Cast: Elle Fanning, Jena Malone, Abbey Lee, Bella Heathcote, Karl Glusman, Keanu Reeves, Christina Hendricks
Director: Nicolas Winding Refn
Running Time: 1 hour 50 minutes
by Jericho Cerrona
Nicolas Winding Refn, the Danish filmmaker who let actor Tom Hardy run wild in the formally stylish Bronson, stoked dream-fetishes in Drive, and stunningly photographed ritualistic violence with the unfairly maligned Only God Forgives, is in complete control of his craft with his latest feature, The Neon Demon. Even putting the word “neon” in his film’s title, though, seems to be a self-reflexive in-joke (this is a guy who shoots almost entirely in primary colors), and yet, Refn isn’t someone who usually dives into the comedy pool. He’s much too enamored with carefully composed images, immaculate set design, and genre pleasures to be bothered with making something entertaining in the traditional sense.
This is not to say that there isn’t a kind of lurid entertainment value to be found throughout The Neon Demon. In fact, Refn is in full-on wanking mode here; giving us a movie wholly obsessed with itself in much the same way it’s characters are obsessed with themselves, where the vapid self-regard inherent in the L.A. fashion industry extends to the self-regarding style of filmmaking on display. Of course, underneath the evocative surface sheen lies an evil presence—like a demon, a mountain lion, or a creepy bald photographer lathering up a 16-year-old aspiring model with gold paint, and like all of Refn’s work, The Neon Demon works best as a visual and auditory experience. There’s a narrative, but it functions mainly to highlight a series of breathtakingly constructed sequences mixing dread, sex, fashion model posturing, and violence. There’s also a typically synth-laden score from Cliff Martinez (who also scored Drive and Only God Forgives) which pulsates loudly through nearly every scene, acting almost like Refn’s assistant director.

******

### [WHAT YOU WILL DO]
Write out the review of The Neon Demon from "Cast: Elle Fanning, Jena" up to and including "the traditional sense.", changing "filmmaker" to "director".

### [INFORMATION PROVIDED]

******

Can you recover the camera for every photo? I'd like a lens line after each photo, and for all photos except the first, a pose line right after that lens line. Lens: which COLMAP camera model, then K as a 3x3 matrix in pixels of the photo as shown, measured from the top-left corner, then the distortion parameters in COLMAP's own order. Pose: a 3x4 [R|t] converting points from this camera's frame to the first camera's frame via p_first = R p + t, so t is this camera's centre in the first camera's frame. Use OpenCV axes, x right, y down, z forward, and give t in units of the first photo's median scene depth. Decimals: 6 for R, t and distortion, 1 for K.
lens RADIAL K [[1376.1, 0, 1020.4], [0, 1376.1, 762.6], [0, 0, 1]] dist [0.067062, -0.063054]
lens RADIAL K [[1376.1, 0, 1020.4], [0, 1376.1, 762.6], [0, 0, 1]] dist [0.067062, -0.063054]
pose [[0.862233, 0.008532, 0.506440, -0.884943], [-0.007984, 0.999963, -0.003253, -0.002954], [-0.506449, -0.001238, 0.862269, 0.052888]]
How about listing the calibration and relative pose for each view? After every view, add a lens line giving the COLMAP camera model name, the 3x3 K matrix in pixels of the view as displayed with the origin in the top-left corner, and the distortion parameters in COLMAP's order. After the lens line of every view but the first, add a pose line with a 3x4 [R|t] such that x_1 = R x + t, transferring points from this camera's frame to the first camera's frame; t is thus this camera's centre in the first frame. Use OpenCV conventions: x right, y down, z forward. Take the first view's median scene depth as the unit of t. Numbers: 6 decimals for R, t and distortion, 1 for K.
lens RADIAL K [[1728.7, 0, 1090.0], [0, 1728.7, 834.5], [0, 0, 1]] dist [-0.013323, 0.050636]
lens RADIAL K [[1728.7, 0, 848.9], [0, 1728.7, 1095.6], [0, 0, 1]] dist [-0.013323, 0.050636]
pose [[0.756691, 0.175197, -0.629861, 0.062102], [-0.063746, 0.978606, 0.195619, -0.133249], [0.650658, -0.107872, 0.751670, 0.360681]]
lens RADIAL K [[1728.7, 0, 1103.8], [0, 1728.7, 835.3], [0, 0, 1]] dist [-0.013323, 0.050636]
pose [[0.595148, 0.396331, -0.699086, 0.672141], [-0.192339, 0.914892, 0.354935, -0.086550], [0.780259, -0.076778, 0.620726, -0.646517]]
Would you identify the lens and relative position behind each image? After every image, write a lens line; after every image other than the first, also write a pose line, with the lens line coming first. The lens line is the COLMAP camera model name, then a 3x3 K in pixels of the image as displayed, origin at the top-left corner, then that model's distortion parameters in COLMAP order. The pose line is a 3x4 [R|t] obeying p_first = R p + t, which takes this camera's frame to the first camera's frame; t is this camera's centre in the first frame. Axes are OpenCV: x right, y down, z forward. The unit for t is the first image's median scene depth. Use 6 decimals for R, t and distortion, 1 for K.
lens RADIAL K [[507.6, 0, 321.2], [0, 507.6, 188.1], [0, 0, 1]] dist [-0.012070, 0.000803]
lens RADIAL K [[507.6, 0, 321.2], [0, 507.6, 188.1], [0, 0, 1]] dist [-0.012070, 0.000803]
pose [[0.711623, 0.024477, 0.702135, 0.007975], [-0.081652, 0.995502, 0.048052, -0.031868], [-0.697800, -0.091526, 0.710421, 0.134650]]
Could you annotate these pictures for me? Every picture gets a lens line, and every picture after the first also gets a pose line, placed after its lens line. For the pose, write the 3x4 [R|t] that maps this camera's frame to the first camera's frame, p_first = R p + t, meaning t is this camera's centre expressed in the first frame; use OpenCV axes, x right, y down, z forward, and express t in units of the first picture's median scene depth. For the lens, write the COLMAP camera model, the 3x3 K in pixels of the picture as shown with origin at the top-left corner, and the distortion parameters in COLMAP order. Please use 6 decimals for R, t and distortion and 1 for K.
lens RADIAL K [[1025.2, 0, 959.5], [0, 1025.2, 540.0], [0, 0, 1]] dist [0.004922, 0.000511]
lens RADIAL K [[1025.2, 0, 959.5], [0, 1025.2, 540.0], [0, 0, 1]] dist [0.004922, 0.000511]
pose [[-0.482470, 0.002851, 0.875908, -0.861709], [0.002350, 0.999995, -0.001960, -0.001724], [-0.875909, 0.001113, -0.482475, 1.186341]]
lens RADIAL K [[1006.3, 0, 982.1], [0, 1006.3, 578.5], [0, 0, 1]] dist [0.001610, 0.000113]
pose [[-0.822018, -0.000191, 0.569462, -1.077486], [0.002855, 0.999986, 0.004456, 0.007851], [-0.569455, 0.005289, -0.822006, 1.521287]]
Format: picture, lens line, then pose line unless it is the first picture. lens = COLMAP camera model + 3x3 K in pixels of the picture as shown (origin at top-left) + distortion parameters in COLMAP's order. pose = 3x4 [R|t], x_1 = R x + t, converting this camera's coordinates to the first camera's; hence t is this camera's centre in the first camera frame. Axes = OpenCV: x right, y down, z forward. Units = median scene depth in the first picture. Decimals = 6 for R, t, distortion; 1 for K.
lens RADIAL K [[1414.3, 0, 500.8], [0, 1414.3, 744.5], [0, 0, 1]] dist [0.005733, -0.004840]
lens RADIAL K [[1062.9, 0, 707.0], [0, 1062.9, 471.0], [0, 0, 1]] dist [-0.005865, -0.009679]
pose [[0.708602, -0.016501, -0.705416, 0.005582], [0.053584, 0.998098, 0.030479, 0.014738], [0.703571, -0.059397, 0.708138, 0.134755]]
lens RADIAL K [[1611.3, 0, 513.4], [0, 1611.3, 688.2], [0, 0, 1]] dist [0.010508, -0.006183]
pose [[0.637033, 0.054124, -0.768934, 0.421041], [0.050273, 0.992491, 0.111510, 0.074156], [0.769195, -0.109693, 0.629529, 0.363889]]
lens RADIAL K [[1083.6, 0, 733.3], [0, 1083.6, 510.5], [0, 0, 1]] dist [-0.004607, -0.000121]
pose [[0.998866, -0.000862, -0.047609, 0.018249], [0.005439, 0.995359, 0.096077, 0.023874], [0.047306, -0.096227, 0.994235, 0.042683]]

******

### [EXERCISE SOLUTION]
Cast: Elle Fanning, Jena Malone, Abbey Lee, Bella Heathcote, Karl Glusman, Keanu Reeves, Christina Hendricks
Director: Nicolas Winding Refn
Running Time: 1 hour 50 minutes
by Jericho Cerrona
Nicolas Winding Refn, the Danish director who let actor Tom Hardy run wild in the formally stylish Bronson, stoked dream-fetishes in Drive, and stunningly photographed ritualistic violence with the unfairly maligned Only God Forgives, is in complete control of his craft with his latest feature, The Neon Demon. Even putting the word “neon” in his film’s title, though, seems to be a self-reflexive in-joke (this is a guy who shoots almost entirely in primary colors), and yet, Refn isn’t someone who usually dives into the comedy pool. He’s much too enamored with carefully composed images, immaculate set design, and genre pleasures to be bothered with making something entertaining in the traditional sense.